Journalist Peter Somerford, who was one of the listeners, wrote, “When deciding between new and old, it was a challenge to banish some assumptions: why shouldn’t that dark, powerful, Guarneri-sounding violin with a lovely rich mid-range be a new instrument?” In fact, it often was. “The day was quite a revelation,” says Swan. “It seemed that we could all relax about the issue of projection, content in the knowledge that a good soloist and a good violin will succeed in being heard by a concert audience.”
A year later, the team repeated their experiment. They used a larger hall in New York, recruited more listeners—and got the same results. This time, they asked the listeners to judge every pair of violins and explicitly say which they preferred. The new ones won again.
“We can’t extrapolate these results to all Strads and all new instruments,” says Fritz. But she says the violin world has already begun to take heed of these results. “Violin-makers are telling me that it’s changed their lives, and that they feel liberated. They want to copy the craftsmanship of Strads but they know they can probably do better in terms of musicality. They can see changes in their customers too, who are asking to try new instruments because they’ve read about these studies.” But violin competitions still ask performers about which maker made their violin, or even about the name of their violin. That practice, Fritz says, should stop.
As I’ve written before, Stradivarius violins are testaments to our ability to delude ourselves. Just as expensive wines don’t taste any better than cheap plonk under blinded conditions, these antique instruments don’t sound any better than modern ones. But when people aren’t blinded, their anticipations can toy with their perceptions. “What you hear is related to your expectations rather than the acoustical stimulus that goes through your ear,” says Fritz. “When people say Strads sounded better to them, they really did—but because they knew it was a Strad, and not because of what they actually heard.”
“Will this research have any effect on the market in fine old Italian violins? I don’t think so,” says Swan. “They are expensive because they are rare and because they are originals, and these are qualities that can’t be questioned or undermined.”
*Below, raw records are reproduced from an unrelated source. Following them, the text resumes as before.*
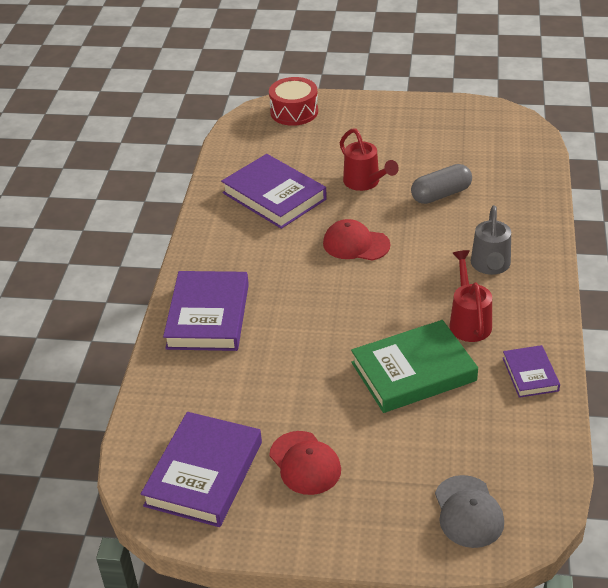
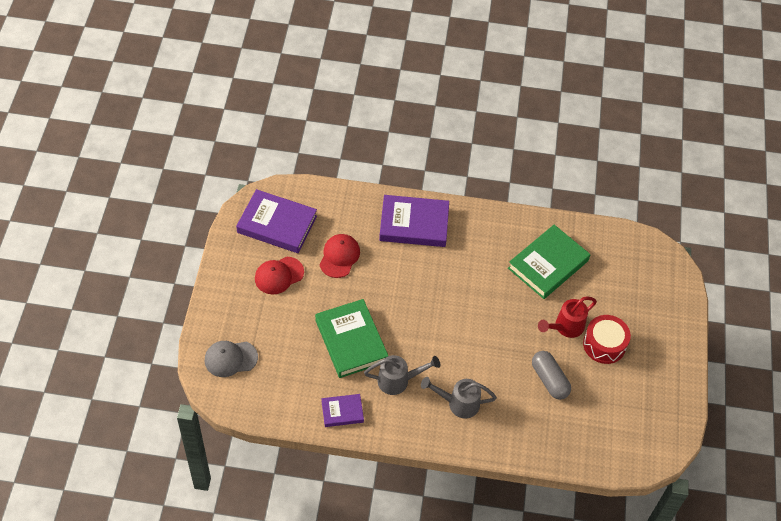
camera: 85 degrees right, 15 degrees up
(274, 196) = (548, 264): purple book -> green book
(294, 112) = (667, 281): red drum -> red drum (604, 344)
(356, 244) = (487, 315): red cap -> red cap (339, 256)
(469, 321) = (398, 381): red watering can -> grey watering can

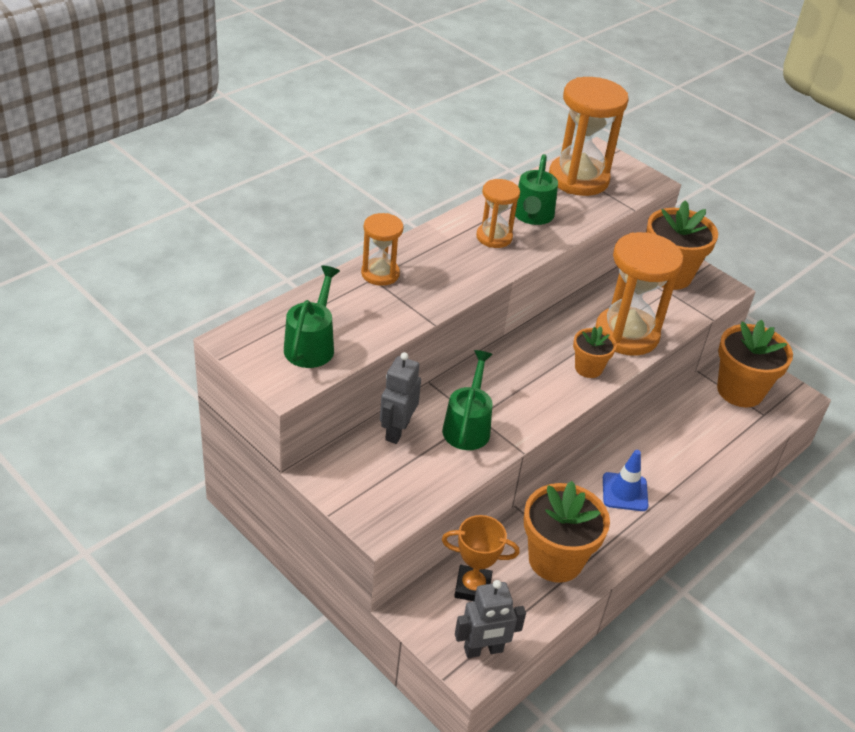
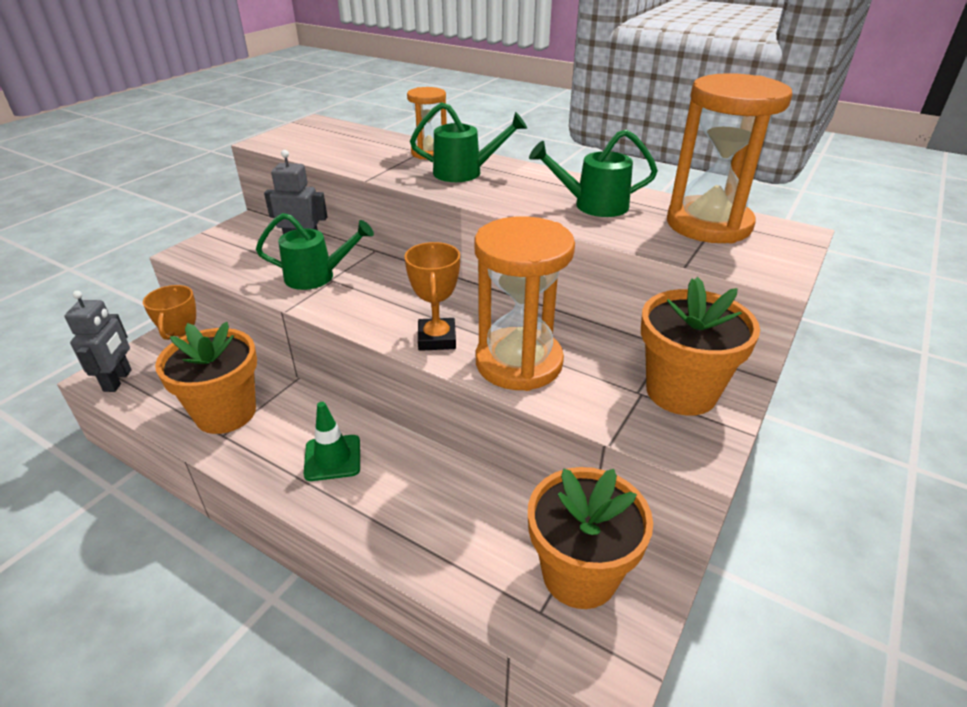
camera: 80 degrees right, 5 degrees down
(312, 344) = (318, 143): green watering can -> green watering can (465, 172)
(483, 650) = (118, 380): grey robot -> grey robot turned 150 degrees counterclockwise
(494, 237) = (531, 191): orange hourglass -> none
(588, 368) = (437, 339): orange flower pot -> orange trophy
(625, 492) = (332, 458): blue traffic cone -> green traffic cone

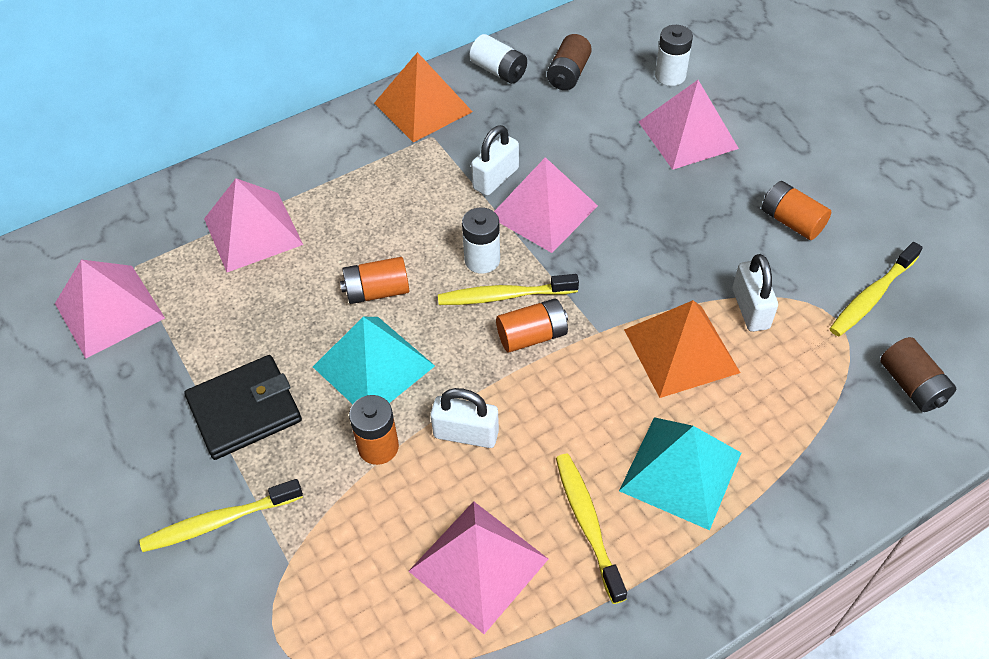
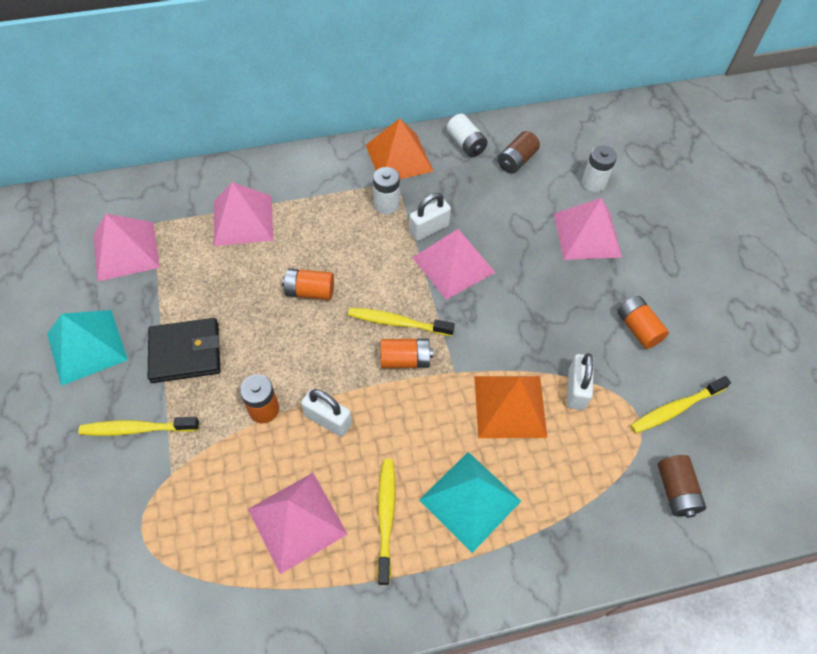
camera: 15 degrees right, 5 degrees up
(373, 366) = (285, 348): turquoise pyramid -> turquoise pyramid (87, 346)
(482, 260) = (393, 290): white battery -> white battery (386, 205)

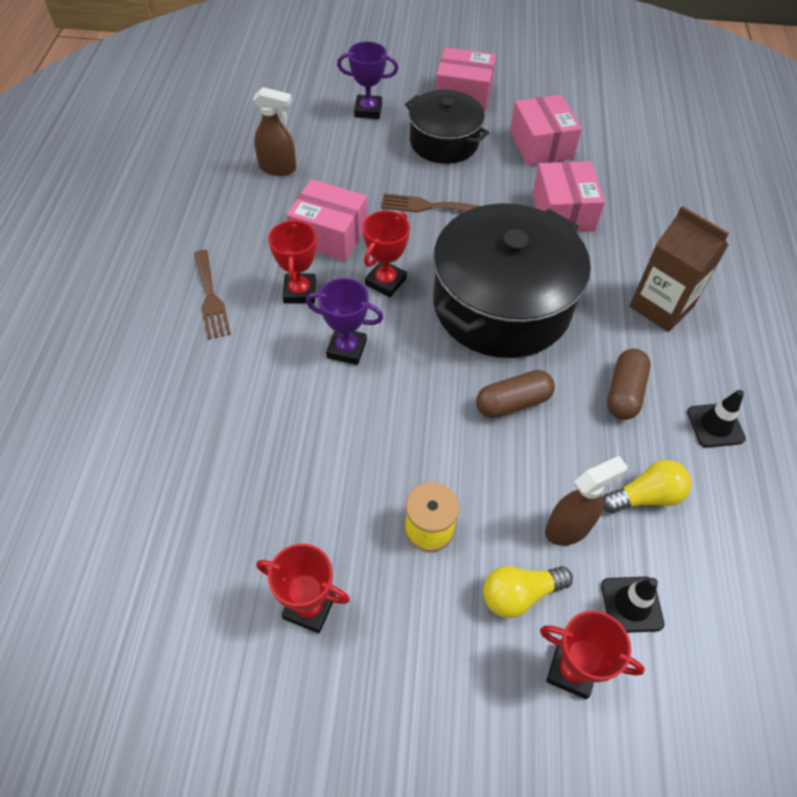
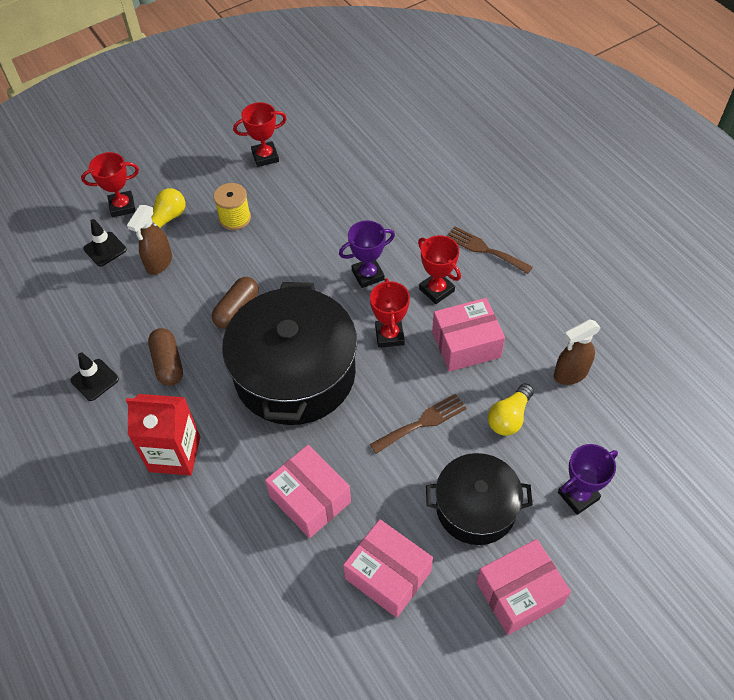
camera: 145 degrees right, 0 degrees up
(645, 496) = (122, 306): yellow light bulb -> yellow light bulb (509, 417)
(661, 306) = (175, 454): brown carton -> red carton

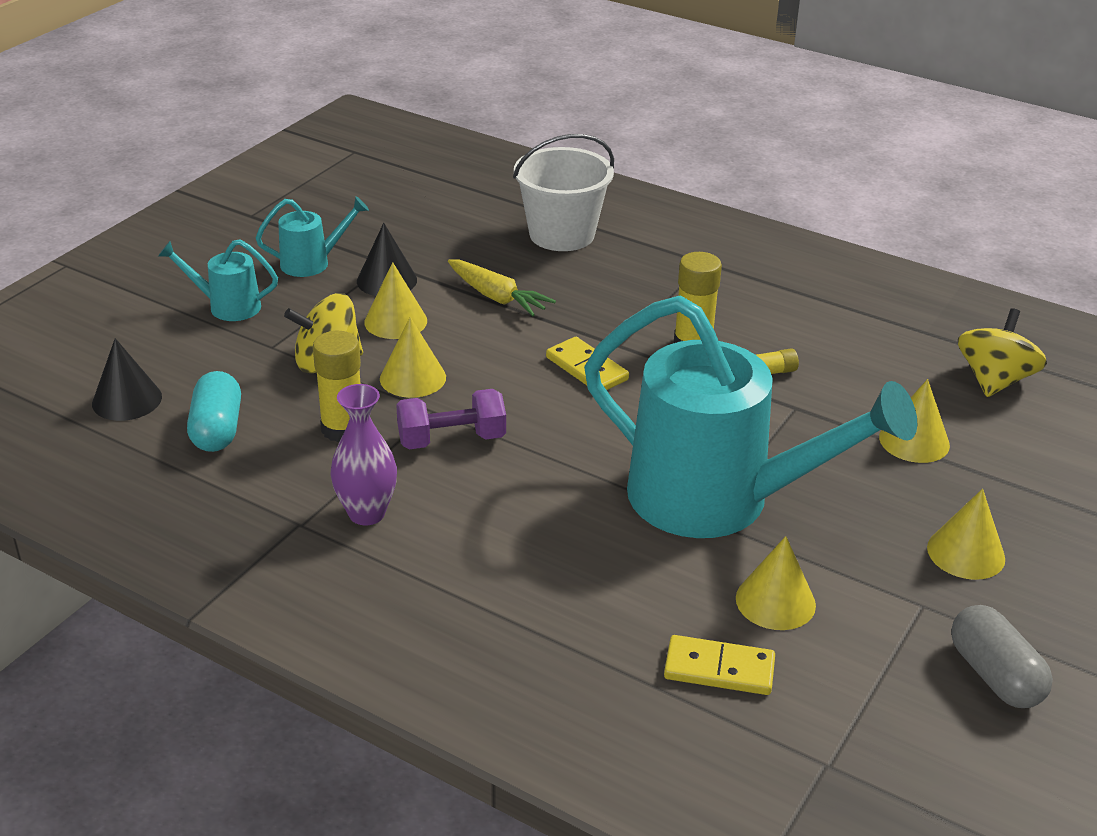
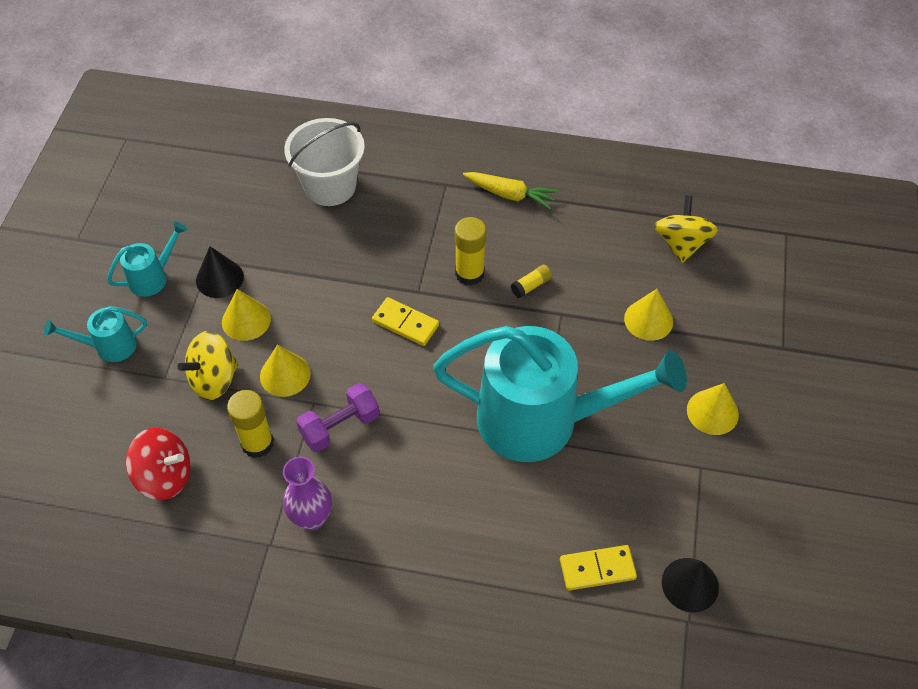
camera: 20 degrees left, 20 degrees up
(127, 400) = (81, 470): black cone -> black cone (690, 584)
(217, 429) = (165, 476): turquoise capsule -> red spinning top
(497, 297) = (310, 270): yellow carrot -> yellow carrot (510, 195)
(775, 601) = (611, 498): yellow cone -> none
(995, 675) = (761, 510): grey capsule -> none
“We are artists, and history and imagination are part of it,” wrote violinist Laurie Niles, who took part in the first Indianapolis experiment. When she held an Old Italian violin, she remembers wondering how it could have remained so pristine after so many years. “The wood—it was probably standing in a forest for 200 years even before it was carved by the master into this object. But there was an added dimension: Here was the violin played by Vieuxtemps and so many artists after—what music it has made! This object made by an artist from centuries past not only has survived in body, it has survived in soul.”